For communities to make informed decisions about whether and how to use strategic litigation as part of their campaigns for change, alongside our litigation work, we aim to help build the knowledge and power of communities, movements, and collectives resisting injustice by developing resources on strategic litigation, delivering workshops and trainings, and, hosting drop-in calls to address communities’ questions. 

A key part of this effort is our Community Toolkit for Change. Designed to support communities in exploring how litigation can serve their goals, the Toolkit consists of three key resources: 

  • Strategic litigation: A guide for legal action, which takes the reader through the essential components of strategic litigation; 
  • Words for justice: A glossary of essential legal terms, which provides common definitions for a shared understanding of legal terminology; and  
  • How can we use the courts: A conversation starter, a simple worksheet to help communities work through some of the baseline questions that come up when deciding if and how litigation can play a role in their campaigns. 

 

The resources are free to download and use under a creative commons license, and so far are available in Spanish, Somali, Arabic, French, Danish, Turkish, Dutch, and English–with more language translations to come.  
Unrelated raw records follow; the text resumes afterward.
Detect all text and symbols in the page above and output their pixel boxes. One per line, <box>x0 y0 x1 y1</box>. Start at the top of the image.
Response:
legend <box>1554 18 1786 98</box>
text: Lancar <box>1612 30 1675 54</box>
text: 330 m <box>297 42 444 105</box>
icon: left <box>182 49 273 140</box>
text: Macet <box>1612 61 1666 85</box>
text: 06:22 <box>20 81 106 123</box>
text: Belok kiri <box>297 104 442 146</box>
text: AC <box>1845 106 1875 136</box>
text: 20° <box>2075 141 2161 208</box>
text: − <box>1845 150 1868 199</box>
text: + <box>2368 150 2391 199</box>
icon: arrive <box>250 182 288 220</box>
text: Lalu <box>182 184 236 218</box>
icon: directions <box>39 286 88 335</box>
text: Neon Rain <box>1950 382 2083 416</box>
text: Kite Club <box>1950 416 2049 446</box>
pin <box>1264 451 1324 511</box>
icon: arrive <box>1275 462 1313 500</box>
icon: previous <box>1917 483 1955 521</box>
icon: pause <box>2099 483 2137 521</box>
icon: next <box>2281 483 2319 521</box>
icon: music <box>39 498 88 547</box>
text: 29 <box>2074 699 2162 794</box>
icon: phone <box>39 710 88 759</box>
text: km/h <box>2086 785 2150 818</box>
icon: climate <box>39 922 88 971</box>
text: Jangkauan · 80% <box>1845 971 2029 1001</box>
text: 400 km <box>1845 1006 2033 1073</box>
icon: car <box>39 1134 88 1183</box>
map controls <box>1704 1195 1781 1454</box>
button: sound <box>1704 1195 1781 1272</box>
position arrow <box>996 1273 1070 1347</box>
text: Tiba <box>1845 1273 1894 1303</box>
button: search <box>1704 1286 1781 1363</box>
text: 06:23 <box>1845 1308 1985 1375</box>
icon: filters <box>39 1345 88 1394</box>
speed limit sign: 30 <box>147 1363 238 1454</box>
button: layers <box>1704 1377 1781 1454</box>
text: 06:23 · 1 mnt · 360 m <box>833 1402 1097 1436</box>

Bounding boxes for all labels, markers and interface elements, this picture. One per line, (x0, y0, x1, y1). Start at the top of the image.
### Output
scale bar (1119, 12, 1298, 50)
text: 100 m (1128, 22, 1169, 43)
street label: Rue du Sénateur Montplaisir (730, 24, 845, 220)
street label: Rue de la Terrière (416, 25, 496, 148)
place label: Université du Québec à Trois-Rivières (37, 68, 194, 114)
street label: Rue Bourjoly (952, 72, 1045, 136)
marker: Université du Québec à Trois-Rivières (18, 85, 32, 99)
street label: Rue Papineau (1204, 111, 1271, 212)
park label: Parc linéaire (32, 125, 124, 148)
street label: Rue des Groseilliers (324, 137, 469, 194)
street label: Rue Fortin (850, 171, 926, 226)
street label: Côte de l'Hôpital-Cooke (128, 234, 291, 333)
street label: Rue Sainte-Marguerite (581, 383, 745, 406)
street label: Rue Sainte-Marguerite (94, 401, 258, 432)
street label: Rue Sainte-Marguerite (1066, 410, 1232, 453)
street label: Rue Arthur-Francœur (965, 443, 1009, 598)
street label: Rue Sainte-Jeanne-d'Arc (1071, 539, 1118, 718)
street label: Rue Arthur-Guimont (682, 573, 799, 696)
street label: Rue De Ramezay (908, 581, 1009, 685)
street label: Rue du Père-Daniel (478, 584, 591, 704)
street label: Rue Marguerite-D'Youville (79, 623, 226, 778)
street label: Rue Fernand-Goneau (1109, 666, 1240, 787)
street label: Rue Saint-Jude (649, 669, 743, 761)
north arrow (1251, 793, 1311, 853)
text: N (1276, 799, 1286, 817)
This work also forms part of our wider initiative, Building Black, Indigenous, and People of Colour-led (BIPOC) Power for Climate Justice, which brings together BIPOC-led organisations and youth initiatives to create a shared vision of true climate justice. Through efforts such as the Reclaiming Climate Justice Summit, the Reframing Climate Justice speaker series, and the Whose Planet? The Climate Justice Podcast, we’re working to ensure that Europe’s response to the climate crisis recognises its intersectional harms and centres those most impacted. 

Through these interconnected strands of litigation, knowledge-building, and power-sharing, we aim to reshape the landscape of climate action in Europe. By centring BIPOC leadership, collective learning, and community-driven strategy, we aim to challenge the dominance of white, middle-class perspectives and build an intersectional movement for climate justice.